** Exercise aim **
A verbatim repeat of the lines below is required, with the pictures removed.

Document images with source code
========================================================================
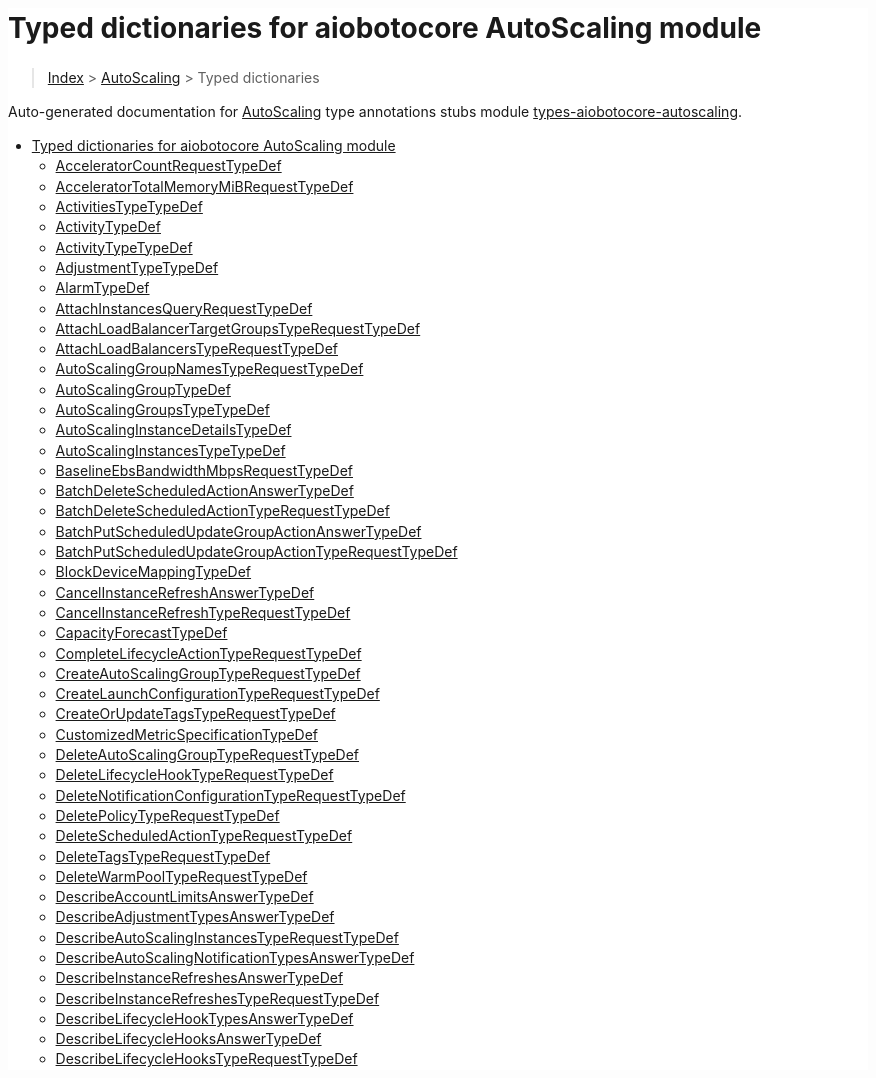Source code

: <a id="typed-dictionaries-for-aiobotocore-autoscaling-module"></a>

# Typed dictionaries for aiobotocore AutoScaling module

> [Index](..) > [AutoScaling](.) > Typed dictionaries

Auto-generated documentation for
[AutoScaling](https://boto3.amazonaws.com/v1/documentation/api/latest/reference/services/autoscaling.html#AutoScaling)
type annotations stubs module
[types-aiobotocore-autoscaling](https://pypi.org/project/types-aiobotocore-autoscaling/).

- [Typed dictionaries for aiobotocore AutoScaling module](#typed-dictionaries-for-aiobotocore-autoscaling-module)
  - [AcceleratorCountRequestTypeDef](#acceleratorcountrequesttypedef)
  - [AcceleratorTotalMemoryMiBRequestTypeDef](#acceleratortotalmemorymibrequesttypedef)
  - [ActivitiesTypeTypeDef](#activitiestypetypedef)
  - [ActivityTypeDef](#activitytypedef)
  - [ActivityTypeTypeDef](#activitytypetypedef)
  - [AdjustmentTypeTypeDef](#adjustmenttypetypedef)
  - [AlarmTypeDef](#alarmtypedef)
  - [AttachInstancesQueryRequestTypeDef](#attachinstancesqueryrequesttypedef)
  - [AttachLoadBalancerTargetGroupsTypeRequestTypeDef](#attachloadbalancertargetgroupstyperequesttypedef)
  - [AttachLoadBalancersTypeRequestTypeDef](#attachloadbalancerstyperequesttypedef)
  - [AutoScalingGroupNamesTypeRequestTypeDef](#autoscalinggroupnamestyperequesttypedef)
  - [AutoScalingGroupTypeDef](#autoscalinggrouptypedef)
  - [AutoScalingGroupsTypeTypeDef](#autoscalinggroupstypetypedef)
  - [AutoScalingInstanceDetailsTypeDef](#autoscalinginstancedetailstypedef)
  - [AutoScalingInstancesTypeTypeDef](#autoscalinginstancestypetypedef)
  - [BaselineEbsBandwidthMbpsRequestTypeDef](#baselineebsbandwidthmbpsrequesttypedef)
  - [BatchDeleteScheduledActionAnswerTypeDef](#batchdeletescheduledactionanswertypedef)
  - [BatchDeleteScheduledActionTypeRequestTypeDef](#batchdeletescheduledactiontyperequesttypedef)
  - [BatchPutScheduledUpdateGroupActionAnswerTypeDef](#batchputscheduledupdategroupactionanswertypedef)
  - [BatchPutScheduledUpdateGroupActionTypeRequestTypeDef](#batchputscheduledupdategroupactiontyperequesttypedef)
  - [BlockDeviceMappingTypeDef](#blockdevicemappingtypedef)
  - [CancelInstanceRefreshAnswerTypeDef](#cancelinstancerefreshanswertypedef)
  - [CancelInstanceRefreshTypeRequestTypeDef](#cancelinstancerefreshtyperequesttypedef)
  - [CapacityForecastTypeDef](#capacityforecasttypedef)
  - [CompleteLifecycleActionTypeRequestTypeDef](#completelifecycleactiontyperequesttypedef)
  - [CreateAutoScalingGroupTypeRequestTypeDef](#createautoscalinggrouptyperequesttypedef)
  - [CreateLaunchConfigurationTypeRequestTypeDef](#createlaunchconfigurationtyperequesttypedef)
  - [CreateOrUpdateTagsTypeRequestTypeDef](#createorupdatetagstyperequesttypedef)
  - [CustomizedMetricSpecificationTypeDef](#customizedmetricspecificationtypedef)
  - [DeleteAutoScalingGroupTypeRequestTypeDef](#deleteautoscalinggrouptyperequesttypedef)
  - [DeleteLifecycleHookTypeRequestTypeDef](#deletelifecyclehooktyperequesttypedef)
  - [DeleteNotificationConfigurationTypeRequestTypeDef](#deletenotificationconfigurationtyperequesttypedef)
  - [DeletePolicyTypeRequestTypeDef](#deletepolicytyperequesttypedef)
  - [DeleteScheduledActionTypeRequestTypeDef](#deletescheduledactiontyperequesttypedef)
  - [DeleteTagsTypeRequestTypeDef](#deletetagstyperequesttypedef)
  - [DeleteWarmPoolTypeRequestTypeDef](#deletewarmpooltyperequesttypedef)
  - [DescribeAccountLimitsAnswerTypeDef](#describeaccountlimitsanswertypedef)
  - [DescribeAdjustmentTypesAnswerTypeDef](#describeadjustmenttypesanswertypedef)
  - [DescribeAutoScalingInstancesTypeRequestTypeDef](#describeautoscalinginstancestyperequesttypedef)
  - [DescribeAutoScalingNotificationTypesAnswerTypeDef](#describeautoscalingnotificationtypesanswertypedef)
  - [DescribeInstanceRefreshesAnswerTypeDef](#describeinstancerefreshesanswertypedef)
  - [DescribeInstanceRefreshesTypeRequestTypeDef](#describeinstancerefreshestyperequesttypedef)
  - [DescribeLifecycleHookTypesAnswerTypeDef](#describelifecyclehooktypesanswertypedef)
  - [DescribeLifecycleHooksAnswerTypeDef](#describelifecyclehooksanswertypedef)
  - [DescribeLifecycleHooksTypeRequestTypeDef](#describelifecyclehookstyperequesttypedef)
========================================================================
** Answer to the exercise **
Source code

: <a id="typed-dictionaries-for-aiobotocore-autoscaling-module"></a>

# Typed dictionaries for aiobotocore AutoScaling module

> [Index](..) > [AutoScaling](.) > Typed dictionaries

Auto-generated documentation for
[AutoScaling](https://boto3.amazonaws.com/v1/documentation/api/latest/reference/services/autoscaling.html#AutoScaling)
type annotations stubs module
[types-aiobotocore-autoscaling](https://pypi.org/project/types-aiobotocore-autoscaling/).

- [Typed dictionaries for aiobotocore AutoScaling module](#typed-dictionaries-for-aiobotocore-autoscaling-module)
  - [AcceleratorCountRequestTypeDef](#acceleratorcountrequesttypedef)
  - [AcceleratorTotalMemoryMiBRequestTypeDef](#acceleratortotalmemorymibrequesttypedef)
  - [ActivitiesTypeTypeDef](#activitiestypetypedef)
  - [ActivityTypeDef](#activitytypedef)
  - [ActivityTypeTypeDef](#activitytypetypedef)
  - [AdjustmentTypeTypeDef](#adjustmenttypetypedef)
  - [AlarmTypeDef](#alarmtypedef)
  - [AttachInstancesQueryRequestTypeDef](#attachinstancesqueryrequesttypedef)
  - [AttachLoadBalancerTargetGroupsTypeRequestTypeDef](#attachloadbalancertargetgroupstyperequesttypedef)
  - [AttachLoadBalancersTypeRequestTypeDef](#attachloadbalancerstyperequesttypedef)
  - [AutoScalingGroupNamesTypeRequestTypeDef](#autoscalinggroupnamestyperequesttypedef)
  - [AutoScalingGroupTypeDef](#autoscalinggrouptypedef)
  - [AutoScalingGroupsTypeTypeDef](#autoscalinggroupstypetypedef)
  - [AutoScalingInstanceDetailsTypeDef](#autoscalinginstancedetailstypedef)
  - [AutoScalingInstancesTypeTypeDef](#autoscalinginstancestypetypedef)
  - [BaselineEbsBandwidthMbpsRequestTypeDef](#baselineebsbandwidthmbpsrequesttypedef)
  - [BatchDeleteScheduledActionAnswerTypeDef](#batchdeletescheduledactionanswertypedef)
  - [BatchDeleteScheduledActionTypeRequestTypeDef](#batchdeletescheduledactiontyperequesttypedef)
  - [BatchPutScheduledUpdateGroupActionAnswerTypeDef](#batchputscheduledupdategroupactionanswertypedef)
  - [BatchPutScheduledUpdateGroupActionTypeRequestTypeDef](#batchputscheduledupdategroupactiontyperequesttypedef)
  - [BlockDeviceMappingTypeDef](#blockdevicemappingtypedef)
  - [CancelInstanceRefreshAnswerTypeDef](#cancelinstancerefreshanswertypedef)
  - [CancelInstanceRefreshTypeRequestTypeDef](#cancelinstancerefreshtyperequesttypedef)
  - [CapacityForecastTypeDef](#capacityforecasttypedef)
  - [CompleteLifecycleActionTypeRequestTypeDef](#completelifecycleactiontyperequesttypedef)
  - [CreateAutoScalingGroupTypeRequestTypeDef](#createautoscalinggrouptyperequesttypedef)
  - [CreateLaunchConfigurationTypeRequestTypeDef](#createlaunchconfigurationtyperequesttypedef)
  - [CreateOrUpdateTagsTypeRequestTypeDef](#createorupdatetagstyperequesttypedef)
  - [CustomizedMetricSpecificationTypeDef](#customizedmetricspecificationtypedef)
  - [DeleteAutoScalingGroupTypeRequestTypeDef](#deleteautoscalinggrouptyperequesttypedef)
  - [DeleteLifecycleHookTypeRequestTypeDef](#deletelifecyclehooktyperequesttypedef)
  - [DeleteNotificationConfigurationTypeRequestTypeDef](#deletenotificationconfigurationtyperequesttypedef)
  - [DeletePolicyTypeRequestTypeDef](#deletepolicytyperequesttypedef)
  - [DeleteScheduledActionTypeRequestTypeDef](#deletescheduledactiontyperequesttypedef)
  - [DeleteTagsTypeRequestTypeDef](#deletetagstyperequesttypedef)
  - [DeleteWarmPoolTypeRequestTypeDef](#deletewarmpooltyperequesttypedef)
  - [DescribeAccountLimitsAnswerTypeDef](#describeaccountlimitsanswertypedef)
  - [DescribeAdjustmentTypesAnswerTypeDef](#describeadjustmenttypesanswertypedef)
  - [DescribeAutoScalingInstancesTypeRequestTypeDef](#describeautoscalinginstancestyperequesttypedef)
  - [DescribeAutoScalingNotificationTypesAnswerTypeDef](#describeautoscalingnotificationtypesanswertypedef)
  - [DescribeInstanceRefreshesAnswerTypeDef](#describeinstancerefreshesanswertypedef)
  - [DescribeInstanceRefreshesTypeRequestTypeDef](#describeinstancerefreshestyperequesttypedef)
  - [DescribeLifecycleHookTypesAnswerTypeDef](#describelifecyclehooktypesanswertypedef)
  - [DescribeLifecycleHooksAnswerTypeDef](#describelifecyclehooksanswertypedef)
  - [DescribeLifecycleHooksTypeRequestTypeDef](#describelifecyclehookstyperequesttypedef)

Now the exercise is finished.